Sift offers a range of checks to analyze your system’s telemetry during investigations. These checks currently include:

  • Error Pattern Logs: Analyzes error logs and identifies groups of similar log lines, highlighting groups with significantly increased log rates based on shared patterns.

  • Kube Crashes: Detects recent container crashes by analyzing Kubernetes metrics and provides information on the cause of the crash (e.g., Error, OOMKill, etc.).

  • Noisy Neighbors: Identifies over-saturated hosts where load exceeds CPU core count, leading to high latency, and examines pods on those hosts for deeper insights into the underlying issues.

  • Recent Deployments: Identifies resources that recently underwent changes in Kubernetes, such as service updates or configuration modifications.

  • Resource Contention: Focuses on containers with significant CPU throttling due to reaching CPU limits, or significant packet loss due to networking issues. Unlike noisy neighbors, CPU throttling is caused by the container itself and not by other processes on the underlying infrastructure.

  • Slow Requests: Analyzes traces in Tempo (Grafana’s distributed tracing system) to identify requests taking longer than a specified threshold (default: 3 seconds).

  • HTTP Error Series: Checks for series exhibiting elevated HTTP errors within a specified cluster and namespace.

Running a Sift investigation

Sift investigations can be started from various locations in Grafana. In all cases, Sift requires some inputs so that it can look in the right places for issues. These inputs are labels, such as cluster, namespace or container, and a time range.

Note

In most cases Sift doesn’t require any specific labels to run an investigation, but investigations with labels such as cluster and namespace will find the best results.

Investigations can be started from:

  • Grafana Explore: use the + Add button in the toolbar and choose Run investigation. Sift will extract labels from the query and use the current Explore time range.

  • Grafana dashboards: use the dropdown on a panel and choose Run investigation. Sift will extract labels from the query and use the current dashboard time range.

  • Grafana Incident: see the Sift in Grafana Incident section below.

Make sure you have enabled Grafana Machine Learning before running an investigation. See Enable Grafana Machine Learning for more information.

Note

Currently Sift will only extract labels from PromQL queries in Explore/dashboard panels, but support for more data sources will be added in future. In the meantime you can manually add labels to the investigation using the form.

Label Management

Sift uses the provided labels to identify the scope of investigation and discover issues.

Auto-discovering datasources

While the default datasource to be used can be configured for every Sift check, Sift is capable of autodiscovering datasources based on provided labels.

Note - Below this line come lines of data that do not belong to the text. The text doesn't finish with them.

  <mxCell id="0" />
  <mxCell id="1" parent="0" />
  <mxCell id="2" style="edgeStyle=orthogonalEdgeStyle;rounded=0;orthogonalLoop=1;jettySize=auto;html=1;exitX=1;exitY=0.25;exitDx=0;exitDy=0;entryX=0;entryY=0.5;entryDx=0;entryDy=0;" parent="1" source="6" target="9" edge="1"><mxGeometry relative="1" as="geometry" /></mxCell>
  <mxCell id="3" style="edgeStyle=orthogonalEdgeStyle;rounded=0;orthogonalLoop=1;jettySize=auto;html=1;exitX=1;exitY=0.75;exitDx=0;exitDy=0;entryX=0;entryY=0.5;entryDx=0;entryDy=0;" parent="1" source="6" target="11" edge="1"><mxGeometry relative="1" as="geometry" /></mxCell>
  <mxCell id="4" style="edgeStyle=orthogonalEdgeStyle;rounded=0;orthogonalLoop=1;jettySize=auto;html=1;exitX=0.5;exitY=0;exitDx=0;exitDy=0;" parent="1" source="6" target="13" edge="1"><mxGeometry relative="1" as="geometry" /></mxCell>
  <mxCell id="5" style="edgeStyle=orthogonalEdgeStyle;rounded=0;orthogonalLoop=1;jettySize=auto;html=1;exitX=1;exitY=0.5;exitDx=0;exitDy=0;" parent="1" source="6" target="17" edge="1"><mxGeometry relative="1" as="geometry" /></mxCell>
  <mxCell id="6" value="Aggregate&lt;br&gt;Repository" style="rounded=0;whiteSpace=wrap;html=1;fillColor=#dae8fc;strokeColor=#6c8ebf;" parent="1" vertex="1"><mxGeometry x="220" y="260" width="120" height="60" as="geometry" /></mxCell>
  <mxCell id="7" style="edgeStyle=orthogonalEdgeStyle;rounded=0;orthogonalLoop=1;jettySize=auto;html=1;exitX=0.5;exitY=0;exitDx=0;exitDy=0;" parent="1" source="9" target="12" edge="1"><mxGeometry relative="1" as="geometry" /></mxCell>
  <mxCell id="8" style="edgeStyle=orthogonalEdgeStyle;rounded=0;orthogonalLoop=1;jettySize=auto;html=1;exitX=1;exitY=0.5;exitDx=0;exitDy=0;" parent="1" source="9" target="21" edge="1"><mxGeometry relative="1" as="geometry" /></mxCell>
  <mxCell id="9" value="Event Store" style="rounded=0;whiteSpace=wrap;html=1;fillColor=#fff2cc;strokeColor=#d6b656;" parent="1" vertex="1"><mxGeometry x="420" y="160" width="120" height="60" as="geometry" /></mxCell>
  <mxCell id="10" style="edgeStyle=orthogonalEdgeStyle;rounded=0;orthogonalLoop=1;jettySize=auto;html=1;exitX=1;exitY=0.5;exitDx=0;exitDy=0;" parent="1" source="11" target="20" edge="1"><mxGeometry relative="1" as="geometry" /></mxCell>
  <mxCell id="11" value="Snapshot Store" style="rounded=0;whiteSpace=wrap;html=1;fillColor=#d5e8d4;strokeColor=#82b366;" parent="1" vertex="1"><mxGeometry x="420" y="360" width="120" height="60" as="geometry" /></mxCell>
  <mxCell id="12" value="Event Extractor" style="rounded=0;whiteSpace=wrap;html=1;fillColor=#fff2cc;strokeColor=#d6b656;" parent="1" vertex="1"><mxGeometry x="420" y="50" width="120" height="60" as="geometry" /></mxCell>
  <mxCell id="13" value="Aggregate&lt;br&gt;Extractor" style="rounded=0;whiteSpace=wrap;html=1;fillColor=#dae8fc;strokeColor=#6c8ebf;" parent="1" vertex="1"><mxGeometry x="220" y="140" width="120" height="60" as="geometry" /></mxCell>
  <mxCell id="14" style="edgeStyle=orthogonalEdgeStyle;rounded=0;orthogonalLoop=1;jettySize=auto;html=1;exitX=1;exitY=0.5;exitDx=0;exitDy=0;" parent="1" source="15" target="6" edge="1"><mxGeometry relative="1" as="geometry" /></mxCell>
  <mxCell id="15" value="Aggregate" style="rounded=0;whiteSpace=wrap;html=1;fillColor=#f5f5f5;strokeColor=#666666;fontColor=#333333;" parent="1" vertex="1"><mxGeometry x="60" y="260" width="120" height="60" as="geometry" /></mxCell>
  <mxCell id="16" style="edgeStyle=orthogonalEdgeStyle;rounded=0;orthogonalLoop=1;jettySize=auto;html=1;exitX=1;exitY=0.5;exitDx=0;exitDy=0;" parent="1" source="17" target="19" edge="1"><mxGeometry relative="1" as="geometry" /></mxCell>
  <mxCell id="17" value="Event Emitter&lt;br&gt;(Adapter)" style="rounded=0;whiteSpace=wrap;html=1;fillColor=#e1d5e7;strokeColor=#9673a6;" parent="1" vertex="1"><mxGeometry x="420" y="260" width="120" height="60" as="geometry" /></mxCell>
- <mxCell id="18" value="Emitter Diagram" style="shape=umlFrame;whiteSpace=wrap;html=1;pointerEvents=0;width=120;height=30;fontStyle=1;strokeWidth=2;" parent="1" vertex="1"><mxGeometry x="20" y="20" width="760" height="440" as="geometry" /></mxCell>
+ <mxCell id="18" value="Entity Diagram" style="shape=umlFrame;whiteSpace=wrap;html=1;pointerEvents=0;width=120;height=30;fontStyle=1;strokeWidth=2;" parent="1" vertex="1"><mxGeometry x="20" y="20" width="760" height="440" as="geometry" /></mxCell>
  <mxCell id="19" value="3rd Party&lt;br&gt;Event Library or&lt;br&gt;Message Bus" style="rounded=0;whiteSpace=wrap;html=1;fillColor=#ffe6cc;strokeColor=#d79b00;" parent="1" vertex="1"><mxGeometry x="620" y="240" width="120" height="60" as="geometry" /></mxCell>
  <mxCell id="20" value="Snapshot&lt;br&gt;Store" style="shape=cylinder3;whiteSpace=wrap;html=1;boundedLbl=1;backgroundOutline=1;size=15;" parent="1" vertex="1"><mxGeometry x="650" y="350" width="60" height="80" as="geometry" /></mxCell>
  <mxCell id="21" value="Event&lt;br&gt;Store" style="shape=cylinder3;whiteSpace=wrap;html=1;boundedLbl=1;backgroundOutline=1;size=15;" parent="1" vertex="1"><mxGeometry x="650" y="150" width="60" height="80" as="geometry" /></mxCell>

Sift queries all Prometheus, Loki and Tempo datasources configured in Grafana for the labelset provided and identifies the right datasources based on number of matching series/streams. If the provided labelset matches too many series/streams, Sift will not run the investigation because a large scope can lead to noisy results and less value.

Label usage by Sift checks

Sift checks use different combinations of the provided labelset depending on their scope of operation. Checks like ‘Error Pattern Logs’ will use the complete labelset and analyse the resulting Loki streams, while checks like ‘Kube Crashes’ will use just ‘cluster’ and ’namespace’ (or ‘k8s.cluster.name’ and ‘k8s.namespace.name’) labels among the supplied labelset to query Prometheus for crashed pods.

Label filtering

Since Sift uses the provided labels in Prometheus/Loki queries as described above, it is important to filter out labels that not helpful. Sift will automatically filter out the following labels: grafana_folder, account_id, ref_id, alertname, severity, datasource_uid, filename and mountpoint.

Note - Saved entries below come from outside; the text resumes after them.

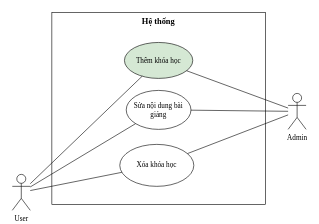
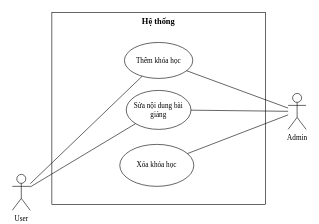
  <mxCell id="0" />
  <mxCell id="1" parent="0" />
  <mxCell id="2" value="&lt;b&gt;&lt;font style=&quot;font-size: 14px;&quot;&gt;Hệ thống&lt;/font&gt;&lt;/b&gt;" style="rounded=0;whiteSpace=wrap;html=1;fontFamily=Times New Roman;verticalAlign=top;" vertex="1" parent="1"><mxGeometry x="86" y="20" width="356" height="320" as="geometry" /></mxCell>
  <mxCell id="3" value="User" style="shape=umlActor;verticalLabelPosition=bottom;verticalAlign=top;html=1;outlineConnect=0;fontFamily=Times New Roman;" vertex="1" parent="1"><mxGeometry x="20" y="290" width="30" height="60" as="geometry" /></mxCell>
  <mxCell id="4" value="Admin" style="shape=umlActor;verticalLabelPosition=bottom;verticalAlign=top;html=1;outlineConnect=0;fontFamily=Times New Roman;" vertex="1" parent="1"><mxGeometry x="480" y="155" width="30" height="60" as="geometry" /></mxCell>
  <mxCell id="5" value="Sửa nội dung bài giảng" style="ellipse;whiteSpace=wrap;html=1;fontFamily=Times New Roman;" vertex="1" parent="1"><mxGeometry x="210" y="150" width="108" height="65" as="geometry" /></mxCell>
  <mxCell id="6" value="Xóa khóa học" style="ellipse;whiteSpace=wrap;html=1;fontFamily=Times New Roman;" vertex="1" parent="1"><mxGeometry x="199.25" y="240" width="123.5" height="70" as="geometry" /></mxCell>
- <mxCell id="7" value="Thêm khóa học" style="ellipse;whiteSpace=wrap;html=1;fontFamily=Times New Roman;fillColor=#d5e8d4;" vertex="1" parent="1"><mxGeometry x="207" y="70" width="114" height="60" as="geometry" /></mxCell>
+ <mxCell id="7" value="Thêm khóa học" style="ellipse;whiteSpace=wrap;html=1;fontFamily=Times New Roman;" vertex="1" parent="1"><mxGeometry x="207" y="70" width="114" height="60" as="geometry" /></mxCell>
  <mxCell id="8" value="" style="endArrow=none;html=1;rounded=0;fontFamily=Times New Roman;fontSize=14;" edge="1" parent="1" source="3" target="5"><mxGeometry width="50" height="50" relative="1" as="geometry"><mxPoint x="240" y="240" as="sourcePoint" /><mxPoint x="290" y="190" as="targetPoint" /></mxGeometry></mxCell>
  <mxCell id="9" value="" style="endArrow=none;html=1;rounded=0;fontFamily=Times New Roman;fontSize=14;" edge="1" parent="1" source="4" target="6"><mxGeometry width="50" height="50" relative="1" as="geometry"><mxPoint x="30" y="109" as="sourcePoint" /><mxPoint x="141" y="100" as="targetPoint" /></mxGeometry></mxCell>
- <mxCell id="10" value="" style="endArrow=none;html=1;rounded=0;fontFamily=Times New Roman;fontSize=14;" edge="1" parent="1" source="3" target="6"><mxGeometry width="50" height="50" relative="1" as="geometry"><mxPoint x="20" y="100" as="sourcePoint" /><mxPoint x="151" y="110" as="targetPoint" /></mxGeometry></mxCell>
  <mxCell id="11" value="" style="endArrow=none;html=1;rounded=0;fontFamily=Times New Roman;fontSize=14;" edge="1" parent="1" source="3" target="7"><mxGeometry width="50" height="50" relative="1" as="geometry"><mxPoint x="50" y="129" as="sourcePoint" /><mxPoint x="161" y="120" as="targetPoint" /></mxGeometry></mxCell>
  <mxCell id="12" value="" style="endArrow=none;html=1;rounded=0;fontFamily=Times New Roman;fontSize=14;" edge="1" parent="1" source="4" target="7"><mxGeometry width="50" height="50" relative="1" as="geometry"><mxPoint x="60" y="139" as="sourcePoint" /><mxPoint x="171" y="130" as="targetPoint" /></mxGeometry></mxCell>
  <mxCell id="13" value="" style="endArrow=none;html=1;rounded=0;fontFamily=Times New Roman;fontSize=14;" edge="1" parent="1" source="4" target="5"><mxGeometry width="50" height="50" relative="1" as="geometry"><mxPoint x="70" y="149" as="sourcePoint" /><mxPoint x="181" y="140" as="targetPoint" /></mxGeometry></mxCell>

Any labels containing whitespace in the key or value field are also filtered out for the same reason.

Viewing investigation results

Sift investigations can be viewed in the Grafana Machine Learning page. In the Alerts & IRM category of the sidebar, click Machine learning then View investigations. Your investigations will be listed and can be filtered from the toolbar.

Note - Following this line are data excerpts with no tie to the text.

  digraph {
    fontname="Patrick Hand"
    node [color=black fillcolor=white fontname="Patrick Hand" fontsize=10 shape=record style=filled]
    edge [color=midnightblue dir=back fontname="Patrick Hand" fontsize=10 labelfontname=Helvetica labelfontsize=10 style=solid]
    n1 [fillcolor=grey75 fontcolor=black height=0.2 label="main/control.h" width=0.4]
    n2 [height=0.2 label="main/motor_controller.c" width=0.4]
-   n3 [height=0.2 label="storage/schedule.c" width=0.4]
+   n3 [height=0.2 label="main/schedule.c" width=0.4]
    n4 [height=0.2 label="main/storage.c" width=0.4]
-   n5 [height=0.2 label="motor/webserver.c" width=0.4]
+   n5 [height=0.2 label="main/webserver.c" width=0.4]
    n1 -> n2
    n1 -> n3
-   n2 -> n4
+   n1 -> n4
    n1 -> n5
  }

Click an investigation to view the results. The checks are shown in a column on the left, grouped by status:

  • Interesting results contains checks which found something potentially useful.
  • Completed checks contains checks which ran and determined that nothing unusual had happened during the investigation.
  • Failed checks contains checks which failed to run for any reason.

Click a check to view the results. Each check has a custom-built UI designed to convey the information surfaced by the check.

Sift in Grafana Incident

Note

cluster and namespace are currently required to initiate a Sift investigation from Grafana Incident.

You can use Sift investigations in Grafana Incident to get valuable suggestions while working to resolve an active incident. Currently, there are two ways you can leverage Sift within Grafana Incident:

  • Run a Sift investigation within an incident: From the Suggestions section in the right sidebar of the incident timeline, click Start Sift investigation. Manually enter the cluster and namespace to start a Sift investigation specifically tailored to the incident.

  • Add some context to the Incident timeline: link to a dashboard, Explore query, alert rule or OnCall alert rule, and Sift will automatically extract cluster and namespace labels and start investigations.

Note

When a Sift investigation is triggered from within an incident, the Timerange is automatically set to the incident start time through the time investigation is triggered.

View and manage Sift suggestions

When a Sift check identifies interesting results, clickable links appear in the right sidebar under Suggestions. Click these links to review detailed information about the specific Sift check.

You can add important Sift suggestions directly to the main Incident timeline. Alternatively, if a Sift check result is deemed irrelevant, you can dismiss it from the suggestions.